Crawford venia por el vestíbulo, caviloso. Al ver a Vickers se detuvo.
—¿Qué hace usted aquí fuera?—preguntó.
—Quería preguntarle algo, algo que aún no me ha dicho. ¿Por qué hizo girar ese trompo?
Crawford meneó la cabeza.
—No lo sé, Vickers. No tiene sentido, pero yo también fui cierta vez a ese país encantado. Igual que usted, cuando era niño. Lo recordé después de hablar con usted. Tal vez precisamente por la conversación que tuvimos. Recordé que una vez, sentado en el suelo de mi casa, contemplé el trompo preguntándome adónde irían las bandas. Usted ya las ha visto: surgen y desaparecen, una tras otra. Me pregunté adónde iban; aquello acabó por interesarme tanto que debí seguirlas, pues de pronto me encontré en el país de las hadas. Había muchas flores y yo corté una; al regresar la tenía aún en la mano, y gracias a eso supe que había estado realmente allí. Comprenda usted: era invierno y no había flores. Cuando se la mostré a mi madre…
—Basta —le interrumpió Vickers, con súbita alegría—. Es cuanto quería saber.
—¿No me cree? —preguntó Vickers, mirándolo fijamente.
—Le creo.
—¿Qué le pasa a usted?
—A mí, nada.
¡Después de todo no era Ann Carter! Flanders, él y Crawford: tal era la trilogía surgida del cuerpo de Jay Vickers.

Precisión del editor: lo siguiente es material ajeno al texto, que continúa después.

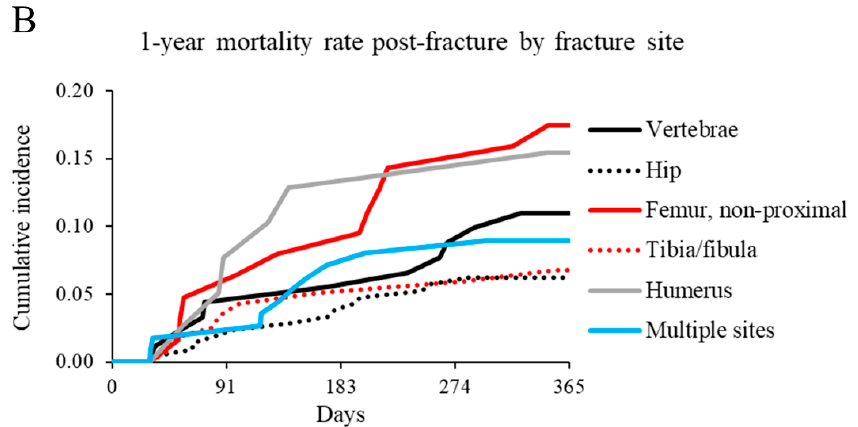
Figure 1. Mortality rate. Cumulative incidence of mortality from 31 days to 1-year post-fracture among ( A ) the entire cohort of adults with cerebral palsy with an incident fragility fracture and ( B ) then by fracture site.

¿Y Ann? Ann llevaba en si la vida de aquella muchacha que recorriera el valle con él, aquella joven a quien él recordaba como Kathleen Preston, pero que debía llamarse de otro modo. Pues Ann recordaba aquel valle y el paso primaveral, acompañada por un hombre.

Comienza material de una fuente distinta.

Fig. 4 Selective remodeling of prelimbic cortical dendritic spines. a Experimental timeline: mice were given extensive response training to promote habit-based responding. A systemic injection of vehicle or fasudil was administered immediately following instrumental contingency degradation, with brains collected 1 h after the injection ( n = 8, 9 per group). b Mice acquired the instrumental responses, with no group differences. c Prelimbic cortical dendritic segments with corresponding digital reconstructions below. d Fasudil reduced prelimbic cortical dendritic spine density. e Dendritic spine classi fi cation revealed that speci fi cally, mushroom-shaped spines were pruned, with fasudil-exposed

Tal vez ella no fuera la única; tal vez hubiera tres Ann, tal como había tres Vickers, pero eso no importaba. Quizá se llamara en realidad Ann Carter, tal como él era Jay Vickers, y eso podía significar que, al volcarse las vidas hacia el cuerpo único, fueran sus conciencias las destinadas a perdurar.
Por lo tanto, estaba en su derecho al amar a Ann: no era parte de él, sino una persona independiente. Ann, su Ann, había regresado a esa Tierra para llamar a Crawford a fin de hacerlo abandonar el cuarto; de ese modo no reconocería el peligro representado por la imagen del trompo sobre la pantalla. Seguramente ella había vuelto ya a la otra tierra y estaba a salvo.
—Todo está bien, muy bien —dijo a Crawford.
El no tardaría en regresar a su vez. Ann le estaría esperando. Y serían felices, tan felices como ella le había imaginado mientras aguardaban la llegada de los robots, allá en la colina de Manhattan.
—Bien —dijo Crawford—, entremos.
Vickers alargó el brazo para detenerlo.
—No vale la pena —dijo.
—¿Cómo que no vale la pena?
—Los directores no están allí —explicó Vickers—. Han pasado a la segunda tierra. Recordará usted, la que predican los fingidores en las esquinas, por toda la ciudad.
Crawford lo miró con fijeza, exclamando:
—¡El trompo!
—Efectivamente.
—Comenzaremos otra vez. Otro cuerpo directivo, otra…
—Ustedes no tienen tiempo —le dijo Vickers—. Esta Tierra está acabada. La gente huye. Aun los que se queden no han de escuchar ni pelearán por ustedes.
—Lo mataré—juró Crawford—. Lo mataré Vickers.
—No lo hará.
Se miraron frente a frente en medio de una terrible tensión.
—¿Por qué no puedo, Vickers?
Vickers lo tomó del brazo.
—Vamos, amigo —dijo suavemente—. ¿O prefiere que lo llame hermano?